Ribuan imam memadati basilika dalam ibadat sore yang diawali dengan prosesi relikui jantung St. Yohanes Maria Vianney, Santo Pelindung Para Pastor Paroki. Tahun ini merupakan peringatan 150 tahun wafatnya St. Yohanes Maria Vianney yang mewakili “teladan sejati seorang imam dalam pelayanan kawanan Kristus.” Dalam perayaan ini, Paus juga memaklumkan St. Yohanes Maria Vianney sebagai "Santo Pelindung Imam di Seluruh Dunia".

Bapa Suci berhenti sejenak untuk berdoa di depan jantung sang Santo, yang ditahtakan dalam sebuah reliquarium kaca dan emas. Dalam homili, Paus mengatakan bahwa jantung imam Perancis ini “berkobar-kobar dengan kasih ilahi,” kasih yang perlu diteladani para imam masa kini jika mereka hendak menjadi pastor yang berhasil guna.  

Selanjutnya, Bapa Suci mengatakan bahwa “intisari Kekristenan” ditemukan dalam Hati Yesus Yang Mahakudus: kasih Allah yang menyelamatkan, yang “mengundang kita untuk melangkah ke luar dari diri kita” dan ”menjadikan diri kita sebagai persembahan kasih tanpa pamrih.”

“Hati Allah berdetak dalam belas kasihan,” demikian Bapa Suci.

Beliau mengatakan bahwa para imam tak pernah boleh lupa bahwa mereka ditahbiskan untuk “melayani - dengan rendah hati dan kuasa - imamat umum umat beriman.”

“Imamat kita merupakan perutusan yang amat diperlukan oleh Gereja dan dunia, yang menuntut kesetiaan penuh pada Kristus dan persatuan terus-menerus dengan-Nya. Oleh karenanya, kita dituntut untuk terus mengupayakan kekudusan, seperti yang dilakukan St. Yohanes Maria Vianney.” Paus mengatakan bahwa formasi pastoral para imam sungguh penting bagi para imam modern, tetapi yang terlebih penting adalah “`pengetahuan kasih' yang dipelajari hanya lewat perjumpaan `dari hati ke hati' dengan Kristus.”

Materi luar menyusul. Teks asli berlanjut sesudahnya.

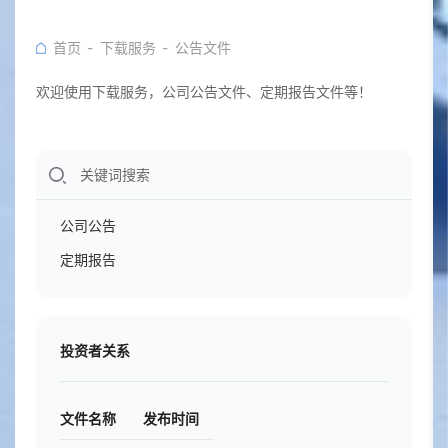
首页
下载服务
公告文件
欢迎使用下载服务，公司公告文件、定期报告文件等！
公司公告
定期报告
投资者关系
文件名称
发布时间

Liturgi diakhiri dengan Adorasi Sakramen Mahakudus, menekankan Ekaristi sebagai pusat hidup para imam. Dalam berkat penutup, Bapa Suci mengunjukkan Sakramen Mahakudus yang ditahtakan dalam monstrans dan dengannya membuat Tanda Salib atas segenap umat yang hadir.